On the Zariski invariant of plane branches
Marcelo Escudeiro Hernandes, Mauro Fernando Hernández Iglesias
TL;DR
This work addresses the problem of identifying the Zariski invariant $\lambda_f$ of a plane branch from geometric data. It introduces a geometric characterization: $\lambda_f$ equals $n$ times the maximal contact with a special family $\mathcal{B}$ of curves (or, equivalently, the maximal intersection multiplicity with these curves), where $\mathcal{B}$ consists of branches analytically equivalent to $y^{n_1}-x^{m_1}=0$ with $n_1=n/e_1$, $m_1=m/e_1$ and $e_1=\gcd(n,m)$. The key result provides the exact formula $\lambda_f = n\cdot\max_{C\in\mathcal{B}}\{\text{cont}(C_f,C)\}=\max_{C\in\mathcal{B}}\{\text{I}(C_f,C)\}-(n_1-1)m$ and discusses its invariance under analytic coordinate changes, its behavior when $\lambda_f=\infty$, and its implications for comparing Zariski invariants via a triangular-like inequality.
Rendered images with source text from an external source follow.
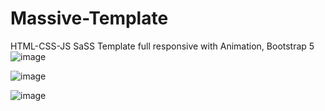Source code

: # Massive-Template
HTML-CSS-JS SaSS Template full responsive with Animation, Bootstrap 5
![image](https://user-images.githubusercontent.com/65646959/180679317-0385575a-79f7-4342-a51c-60fd92d0fb42.png)

![image](https://user-images.githubusercontent.com/65646959/180679492-e76c4e44-2432-40ca-bfef-7a0114338a77.png)

![image](https://user-images.githubusercontent.com/65646959/180679644-40bf7526-7902-4e3e-8129-4eb6d2e1e707.png)

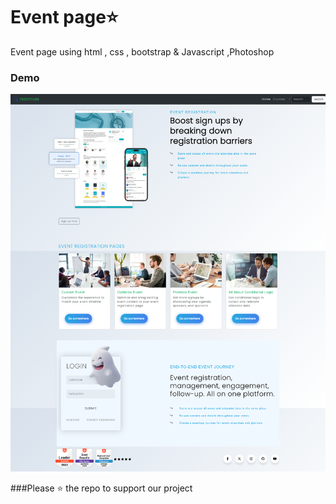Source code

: # Event page⭐
 Event page using html , css , bootstrap &amp; Javascript ,Photoshop

 




### Demo
![project demo](screenshot1.png)



###Please ⭐ the repo to support our project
The paper also illustrates the approach with examples and outlines how this geometric interpretation facilitates computation of the invariant and analysis of analytic equivalence among branches.
Abstract
We show how to obtain the Zariski invariant of a plane branch employing the contact order or the intersection multiplicity with elements in a particular family of curves and we present some consequences of this result.